Since my occipital stimulator was installed in June 2009, when The Headache gets worse I can't always tell by the pain. The ONS does a pretty good job on most days in minimizing the pain. It does not totally remove the pain, but it is much less disabling than it was before I had my electronic nerve zapper.
Even with reduction of pain, The Headache continues to exist. One of the ways I can tell is that the other physicial symptoms of The Headache continue to march onward regardless of occipital stimulating wonderment.
In addition to the almost ever present nausea, I have a runny nose on the left side of my face where The Headache resides. I have swelling under my left eye. I have nerve pain at a diagonal across the left side of my face (although the ONS has helped this a bit). I have ptosis of my left eye (as seen in this picture) which is drooping of the eyelid(s). I have miosis of my left pupil (as seen in this picture but because of the color of my eyes and the ptosis may be difficult to discern) which is an abnormal contraction of the pupil not related to light. Sometimes I have tearing from my left eye only. My left eye will turn in towards my nose. I have brain fog and confusion. I continue to wake up every night at 3 am if I am lucky enough to be asleep by then.
Drs. Elisabetta Cittadini and Peter Goadsby recently published an analysis of hemicrania continua (The Headache) in the journal Brain A Journal of Neurology"Hemicrania continua: a clinical study of 39 patients with diagnostic implications" (Brain 2010: 133; 1973–1986). In the following quote they state what has been clear to me from the beginning - hemicrania continua hurts - really really really badly hurts!!!
Hemicrania continua has been considered a syndrome with moderate intensity but with exacerbations of severe pain according to the current criteria (Headache Classification Committee of The International Headache Society, 2004). We found, in the majority of our patients, the range of the continuous pain was anything between 1 and 10 out of 10 on a verbal rating scale. In addition, 70% of patients described their painful exacerbations as excruciating and almost half of the patients considered them as the worst pain they had ever experienced with a severity of anything between 8 and 10 out of 10 on a verbal rating scale. These findings suggest that the pain in this condition, although typically fluctuating, is indeed more severe than previously considered. The data reinforce the need for rapid diagnosis and effective treatment to minimize unnecessary suffering. (Cittadini & Goadsby, Brain, 2010, p 1981)

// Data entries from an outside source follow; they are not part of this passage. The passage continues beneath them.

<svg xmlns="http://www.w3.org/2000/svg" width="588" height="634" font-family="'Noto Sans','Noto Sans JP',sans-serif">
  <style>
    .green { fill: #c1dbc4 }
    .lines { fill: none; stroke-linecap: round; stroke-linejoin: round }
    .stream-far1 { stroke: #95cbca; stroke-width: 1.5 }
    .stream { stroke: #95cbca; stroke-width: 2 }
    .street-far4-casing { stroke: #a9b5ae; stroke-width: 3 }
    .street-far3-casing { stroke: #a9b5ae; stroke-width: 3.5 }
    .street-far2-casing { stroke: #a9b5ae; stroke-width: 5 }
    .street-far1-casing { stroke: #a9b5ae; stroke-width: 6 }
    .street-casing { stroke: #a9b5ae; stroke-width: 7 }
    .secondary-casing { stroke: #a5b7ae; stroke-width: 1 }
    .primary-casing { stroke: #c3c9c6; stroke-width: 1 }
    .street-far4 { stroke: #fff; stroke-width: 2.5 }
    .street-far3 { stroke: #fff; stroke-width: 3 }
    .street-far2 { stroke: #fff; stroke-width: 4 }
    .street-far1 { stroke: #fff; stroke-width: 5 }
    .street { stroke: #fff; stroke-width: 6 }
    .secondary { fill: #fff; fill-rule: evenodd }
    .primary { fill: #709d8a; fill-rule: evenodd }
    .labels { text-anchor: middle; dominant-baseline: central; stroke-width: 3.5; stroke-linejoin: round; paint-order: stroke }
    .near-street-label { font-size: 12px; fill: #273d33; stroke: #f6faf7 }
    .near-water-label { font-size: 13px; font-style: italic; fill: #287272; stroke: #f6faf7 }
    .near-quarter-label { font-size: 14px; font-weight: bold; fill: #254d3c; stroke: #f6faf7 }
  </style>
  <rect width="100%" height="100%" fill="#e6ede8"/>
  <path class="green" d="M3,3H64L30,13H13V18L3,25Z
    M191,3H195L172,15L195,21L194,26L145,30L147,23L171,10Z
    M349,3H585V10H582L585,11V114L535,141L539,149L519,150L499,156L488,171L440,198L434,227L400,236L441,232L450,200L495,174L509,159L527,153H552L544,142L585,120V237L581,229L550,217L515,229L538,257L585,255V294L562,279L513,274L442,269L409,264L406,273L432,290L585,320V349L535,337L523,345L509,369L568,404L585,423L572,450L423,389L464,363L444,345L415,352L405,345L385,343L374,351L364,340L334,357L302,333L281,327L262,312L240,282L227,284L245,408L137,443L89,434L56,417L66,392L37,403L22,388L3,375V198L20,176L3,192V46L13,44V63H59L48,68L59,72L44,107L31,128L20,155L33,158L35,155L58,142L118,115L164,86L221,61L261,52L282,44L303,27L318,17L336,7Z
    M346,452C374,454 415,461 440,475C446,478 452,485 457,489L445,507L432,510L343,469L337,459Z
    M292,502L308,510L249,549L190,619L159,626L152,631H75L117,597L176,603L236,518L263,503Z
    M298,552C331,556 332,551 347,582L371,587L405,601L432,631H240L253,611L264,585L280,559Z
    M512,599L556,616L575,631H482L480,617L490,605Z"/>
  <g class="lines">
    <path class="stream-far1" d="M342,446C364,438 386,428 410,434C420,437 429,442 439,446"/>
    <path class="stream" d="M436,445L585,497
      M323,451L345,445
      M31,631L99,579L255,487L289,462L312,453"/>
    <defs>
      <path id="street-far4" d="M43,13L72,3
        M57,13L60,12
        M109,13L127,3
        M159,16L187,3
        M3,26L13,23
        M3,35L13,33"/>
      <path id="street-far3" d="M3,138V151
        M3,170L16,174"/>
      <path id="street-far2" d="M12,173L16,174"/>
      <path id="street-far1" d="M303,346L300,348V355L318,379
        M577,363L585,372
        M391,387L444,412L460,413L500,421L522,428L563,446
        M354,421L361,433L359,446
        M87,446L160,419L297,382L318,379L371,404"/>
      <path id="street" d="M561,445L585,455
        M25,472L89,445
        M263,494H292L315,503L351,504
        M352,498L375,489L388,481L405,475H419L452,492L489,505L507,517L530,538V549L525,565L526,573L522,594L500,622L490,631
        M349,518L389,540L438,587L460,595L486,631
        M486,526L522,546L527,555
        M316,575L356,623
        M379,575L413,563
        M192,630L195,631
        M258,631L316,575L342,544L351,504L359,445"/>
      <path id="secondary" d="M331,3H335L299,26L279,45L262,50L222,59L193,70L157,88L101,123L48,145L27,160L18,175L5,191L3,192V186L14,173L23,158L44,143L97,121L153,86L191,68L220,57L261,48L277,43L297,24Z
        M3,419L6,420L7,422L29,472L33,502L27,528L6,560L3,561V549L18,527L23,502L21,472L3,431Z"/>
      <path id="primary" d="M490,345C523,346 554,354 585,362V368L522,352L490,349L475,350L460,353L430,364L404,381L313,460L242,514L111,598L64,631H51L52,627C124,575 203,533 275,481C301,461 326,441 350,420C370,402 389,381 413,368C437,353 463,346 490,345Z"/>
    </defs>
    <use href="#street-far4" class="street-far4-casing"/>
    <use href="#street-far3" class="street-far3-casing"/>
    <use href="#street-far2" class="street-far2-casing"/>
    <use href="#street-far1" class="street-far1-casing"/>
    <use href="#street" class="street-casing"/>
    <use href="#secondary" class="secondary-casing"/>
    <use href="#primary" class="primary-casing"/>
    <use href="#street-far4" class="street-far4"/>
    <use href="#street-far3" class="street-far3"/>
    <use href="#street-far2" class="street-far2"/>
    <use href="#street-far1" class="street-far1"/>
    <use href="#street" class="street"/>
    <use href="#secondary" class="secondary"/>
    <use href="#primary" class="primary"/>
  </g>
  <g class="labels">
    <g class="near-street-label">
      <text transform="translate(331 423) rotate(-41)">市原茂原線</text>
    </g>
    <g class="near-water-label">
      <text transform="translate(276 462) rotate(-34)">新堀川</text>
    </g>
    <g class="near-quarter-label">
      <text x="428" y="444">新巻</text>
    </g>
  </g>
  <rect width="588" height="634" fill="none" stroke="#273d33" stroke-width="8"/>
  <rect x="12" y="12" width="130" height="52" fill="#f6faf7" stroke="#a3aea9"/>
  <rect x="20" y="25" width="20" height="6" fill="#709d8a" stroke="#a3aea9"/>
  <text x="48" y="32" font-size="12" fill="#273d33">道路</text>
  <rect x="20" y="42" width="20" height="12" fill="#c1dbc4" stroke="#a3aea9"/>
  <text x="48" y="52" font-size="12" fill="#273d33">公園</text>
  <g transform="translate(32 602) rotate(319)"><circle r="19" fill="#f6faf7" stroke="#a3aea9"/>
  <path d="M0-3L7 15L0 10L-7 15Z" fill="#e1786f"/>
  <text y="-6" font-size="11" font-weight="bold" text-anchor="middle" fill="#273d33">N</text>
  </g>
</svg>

Persistent strictly unilateral headache responsive to indomethacin. Diagnostic criteria A. Headache for >3 months fulfilling criteria B-D B. All of the following characteristics: 1.unilateral pain without side-shift 2.daily and continuous, without pain-free periods 3.moderate intensity, but with exacerbations of severe pain C. At least one of the following autonomic features occurs during exacerbations and ipsilateral to the side of pain: 1.conjunctival injection and/or lacrimation 2.nasal congestion and/or rhinorrhoea 3.ptosis and/or miosis D. Complete response to therapeutic doses of indomethacin E. Not attributed to another
In the article Cittadini and Goadsby urge placibo controlled testing with Indocin to rule out HC for unilateral unremitting headaches. I know one of my first steps to getting a correct diagnosis was an immediate reaction of pain reduction from a bolus of indocin given intraveniously. I cried and panicked when the incompetent local neurologist I had refused to prescribe it. My headache specialist I ended up with in Kansas City (Doc Optimist) said only people who actually have indomethacin responsive headache conditions felt like I did if we were refused indomethacin. After all, for most people it is like taking naprosyn or ibuprofen or acetaminophen - not hardly an effective pain reliever for severe pain UNLESS you have a condition that it is almost the ONLY pain reliever that works.
They also state "the majority of our cohort showed signs of agitation, or restlessness, or both, and nearly one-third were aggressive during severe pain, consistent with the neuroimaging findings of hemicrania continua, which suggest some important part of the pathophysiology occurs in the posterior region of the hypothalamus, as with the other trigeminal autonomic cephalalgias." (p. 1983) This also corresponds to my experience: I become very agitated and pace with The Headache when it gets going, where with migraines my instinct was to go to a quiet dark place and lie still.
Eight of the 39 patients followed in the article received occipital nerve stimulators, and so far six of the eight have shown great results. I hope that this will mean that insurance companies will loosen up their purse strings for this rare condition and pay for this medical device and its installation/upkeep, because almost all of the medication remedies outside of indomethicin were ineffective.
I'm going to go and ice my head and see if I can get The Headache to quit playing games this evening. Ready to go at it again tomorrow!